- [Instruction]: All of the records below are to be printed exactly; the pictures are to be left out.

Before and after images
-- Opening Marker --
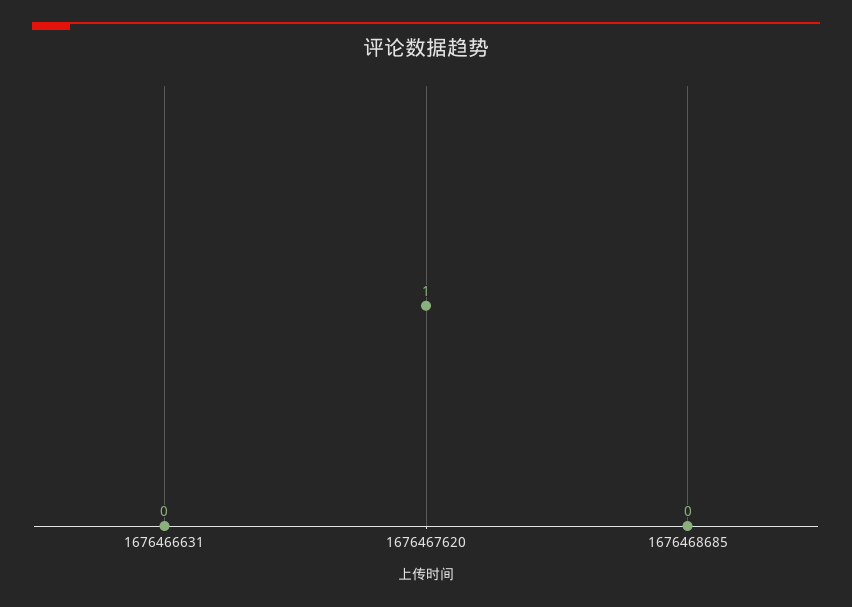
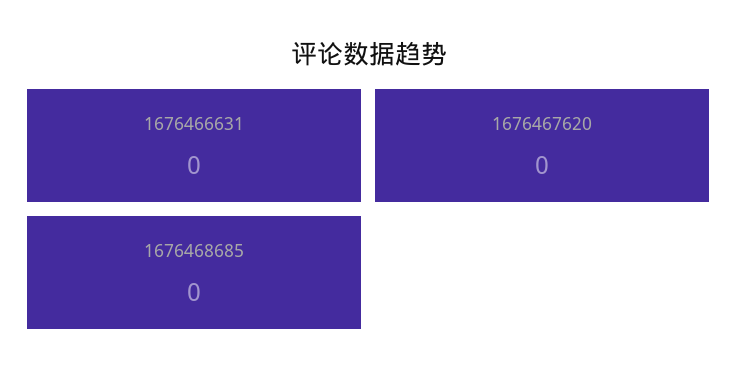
  {
    "1676466631": 0,
-   "1676467620": 1,
+   "1676467620": 0,
    "1676468685": 0
  }

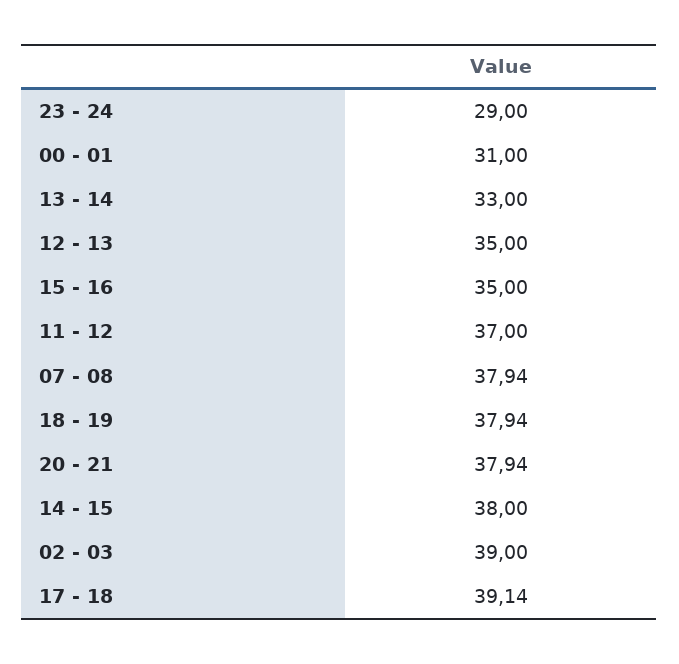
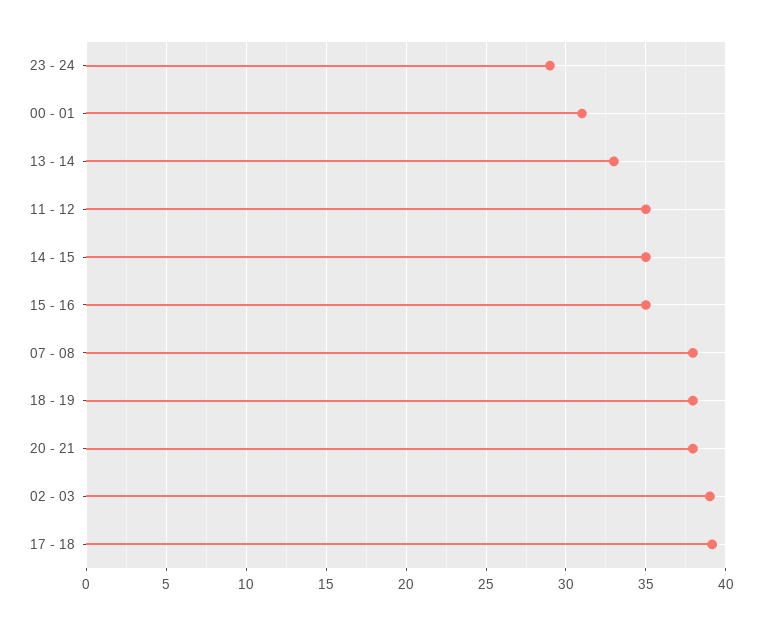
  {
    "23 - 24": 29,
    "00 - 01": 31,
    "13 - 14": 33,
-   "12 - 13": 35,
    "15 - 16": 35,
-   "11 - 12": 37,
+   "11 - 12": 35,
    "07 - 08": 37.94,
    "18 - 19": 37.94,
    "20 - 21": 37.94,
-   "14 - 15": 38,
+   "14 - 15": 35,
    "02 - 03": 39,
    "17 - 18": 39.14
  }

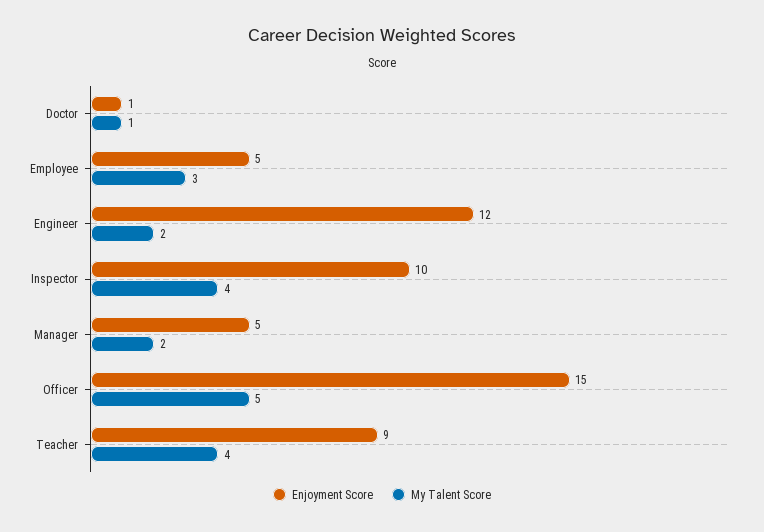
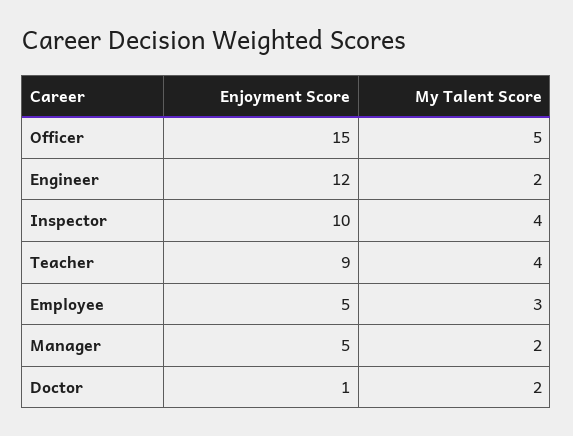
  {
    "Enjoyment Score": {
      "Doctor": 1,
      "Employee": 5,
      "Engineer": 12,
      "Inspector": 10,
      "Manager": 5,
      "Officer": 15,
      "Teacher": 9
    },
    "My Talent Score": {
-     "Doctor": 1,
+     "Doctor": 2,
      "Employee": 3,
      "Engineer": 2,
      "Inspector": 4,
      "Manager": 2,
      "Officer": 5,
      "Teacher": 4
    }
  }

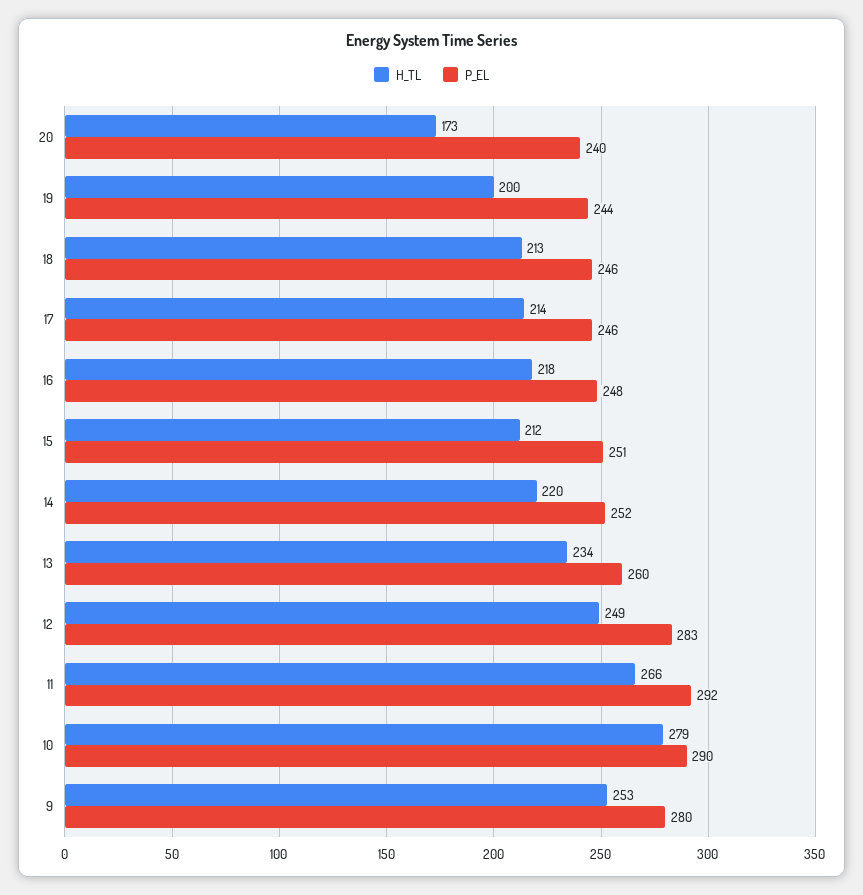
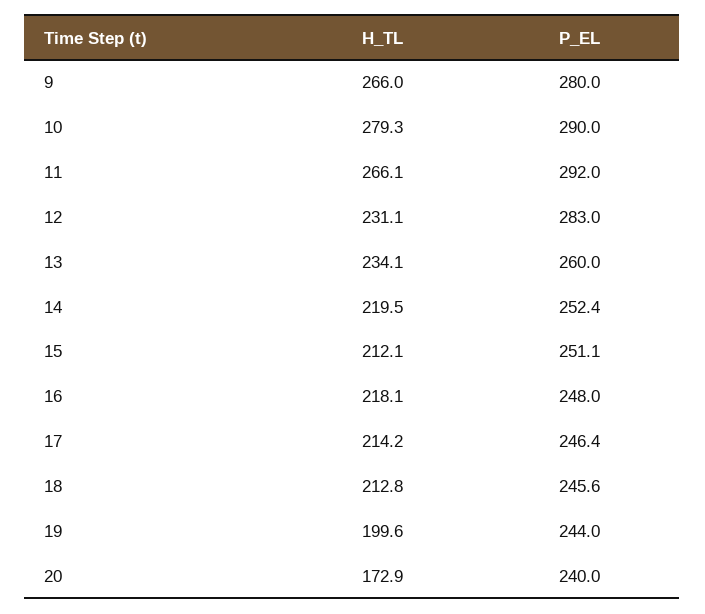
  {
    "H_TL": {
      "20": 172.9,
      "19": 199.6,
      "18": 212.8,
      "17": 214.2,
      "16": 218.1,
      "15": 212.1,
      "14": 219.5,
      "13": 234.1,
-     "12": 249,
+     "12": 231.1,
      "11": 266.1,
      "10": 279.3,
-     "9": 253
+     "9": 266
    },
    "P_EL": {
      "20": 240,
      "19": 244,
      "18": 245.6,
      "17": 246.4,
      "16": 248,
      "15": 251.1,
      "14": 252.4,
      "13": 260,
      "12": 283,
      "11": 292,
      "10": 290,
      "9": 280
    }
  }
-- Closing Marker --
- [Exercise answer]:
  {
    "1676466631": 0,
-   "1676467620": 1,
+   "1676467620": 0,
    "1676468685": 0
  }

  {
    "23 - 24": 29,
    "00 - 01": 31,
    "13 - 14": 33,
-   "12 - 13": 35,
    "15 - 16": 35,
-   "11 - 12": 37,
+   "11 - 12": 35,
    "07 - 08": 37.94,
    "18 - 19": 37.94,
    "20 - 21": 37.94,
-   "14 - 15": 38,
+   "14 - 15": 35,
    "02 - 03": 39,
    "17 - 18": 39.14
  }

  {
    "Enjoyment Score": {
      "Doctor": 1,
      "Employee": 5,
      "Engineer": 12,
      "Inspector": 10,
      "Manager": 5,
      "Officer": 15,
      "Teacher": 9
    },
    "My Talent Score": {
-     "Doctor": 1,
+     "Doctor": 2,
      "Employee": 3,
      "Engineer": 2,
      "Inspector": 4,
      "Manager": 2,
      "Officer": 5,
      "Teacher": 4
    }
  }

  {
    "H_TL": {
      "20": 172.9,
      "19": 199.6,
      "18": 212.8,
      "17": 214.2,
      "16": 218.1,
      "15": 212.1,
      "14": 219.5,
      "13": 234.1,
-     "12": 249,
+     "12": 231.1,
      "11": 266.1,
      "10": 279.3,
-     "9": 253
+     "9": 266
    },
    "P_EL": {
      "20": 240,
      "19": 244,
      "18": 245.6,
      "17": 246.4,
      "16": 248,
      "15": 251.1,
      "14": 252.4,
      "13": 260,
      "12": 283,
      "11": 292,
      "10": 290,
      "9": 280
    }
  }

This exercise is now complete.